Nel frattempo, per tante coppie sono ancora i nonni a rappresentare un appoggio sicuro: a metterlo nero su bianco è una ricerca di Bankitalia, che evidenzia come i genitori di mamma e papà sopperiscano in modo ancora determinante alle lacune del welfare italiano. In tal senso, al graduale rialzo dell’età pensionabile – promosso per ovvie ragioni di sostenibilità finanziaria – fa da contraltare un decremento del tasso di fertilità. Tutt’altro che un dettaglio, in un’Italia in cui anche il grado di copertura offerto dalle scuole è un problema: se il tempo pieno elementare arriva a intercettare il 42 per cento degli alunni, la percentuale scende al 13 per la scuola media. 

L’assegno unico universale, spunto virtuoso da perfezionare

Un provvedimento, però, potrebbe migliorare la situazione: l’assegno unico universale. Erogato per ogni figlio a carico fino ai ventuno anni di età, senza limiti per i figli disabili e in una proporzione commisurata all’Isee, il contributo è perfettibile ma convince.

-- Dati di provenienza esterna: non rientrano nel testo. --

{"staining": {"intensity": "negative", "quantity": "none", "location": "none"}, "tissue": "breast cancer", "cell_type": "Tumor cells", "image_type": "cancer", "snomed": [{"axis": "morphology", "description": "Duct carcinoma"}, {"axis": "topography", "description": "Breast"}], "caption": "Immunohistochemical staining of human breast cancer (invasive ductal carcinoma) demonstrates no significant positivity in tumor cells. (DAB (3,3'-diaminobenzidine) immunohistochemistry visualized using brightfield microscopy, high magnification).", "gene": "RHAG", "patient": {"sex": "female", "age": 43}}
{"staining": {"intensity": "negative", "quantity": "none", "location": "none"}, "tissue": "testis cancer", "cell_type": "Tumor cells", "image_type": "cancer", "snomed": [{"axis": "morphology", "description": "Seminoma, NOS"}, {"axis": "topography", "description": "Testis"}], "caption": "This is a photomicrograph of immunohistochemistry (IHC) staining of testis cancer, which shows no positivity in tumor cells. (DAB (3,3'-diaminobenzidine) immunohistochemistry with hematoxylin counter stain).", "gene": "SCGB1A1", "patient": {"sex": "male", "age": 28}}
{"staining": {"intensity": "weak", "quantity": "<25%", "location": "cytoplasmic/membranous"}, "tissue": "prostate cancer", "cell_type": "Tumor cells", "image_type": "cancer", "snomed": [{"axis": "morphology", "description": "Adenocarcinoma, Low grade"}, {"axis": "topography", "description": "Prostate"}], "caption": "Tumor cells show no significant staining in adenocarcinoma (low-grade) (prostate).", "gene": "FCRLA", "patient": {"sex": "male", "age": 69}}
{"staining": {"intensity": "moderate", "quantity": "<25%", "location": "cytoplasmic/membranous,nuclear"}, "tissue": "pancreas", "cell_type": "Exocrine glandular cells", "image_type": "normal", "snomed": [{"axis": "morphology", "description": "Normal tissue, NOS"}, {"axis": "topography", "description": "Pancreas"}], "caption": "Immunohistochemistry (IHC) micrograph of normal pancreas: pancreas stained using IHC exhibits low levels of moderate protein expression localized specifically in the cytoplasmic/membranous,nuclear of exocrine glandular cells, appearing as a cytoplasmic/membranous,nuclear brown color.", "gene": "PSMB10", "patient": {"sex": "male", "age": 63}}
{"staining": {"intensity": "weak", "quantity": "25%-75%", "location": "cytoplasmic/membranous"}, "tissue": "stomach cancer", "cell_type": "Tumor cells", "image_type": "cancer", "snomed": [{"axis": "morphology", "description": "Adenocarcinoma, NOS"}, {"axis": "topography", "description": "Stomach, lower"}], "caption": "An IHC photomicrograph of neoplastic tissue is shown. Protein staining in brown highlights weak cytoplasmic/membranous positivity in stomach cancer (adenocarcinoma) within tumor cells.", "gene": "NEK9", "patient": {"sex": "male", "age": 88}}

«L’estensione ai figli dei lavoratori autonomi, dei disoccupati e dei liberi professionisti ha reso strutturale una misura che ci avvicina ai modelli francese e tedesco» constata Bordignon. Che non si sottrae a proposte di miglioramento: «Occorre rompere con il modello di calcolo su base Isee. Non essendo l’assegno unico universale una misura di lotta alla povertà, ma di sostegno alla natalità, il differenziale nella cifra ricevuta tra chi guadagna di più e chi di meno necessita di correttivi. Come già suggeriscono molti economisti e demografi, poi, sarebbe opportuno lavorare a una premialità ulteriore per il secondo figlio, che per tanti genitori rappresenta uno scoglio inarrivabile». Un primo passo per la New Frontier demografica che occorre all’Italia.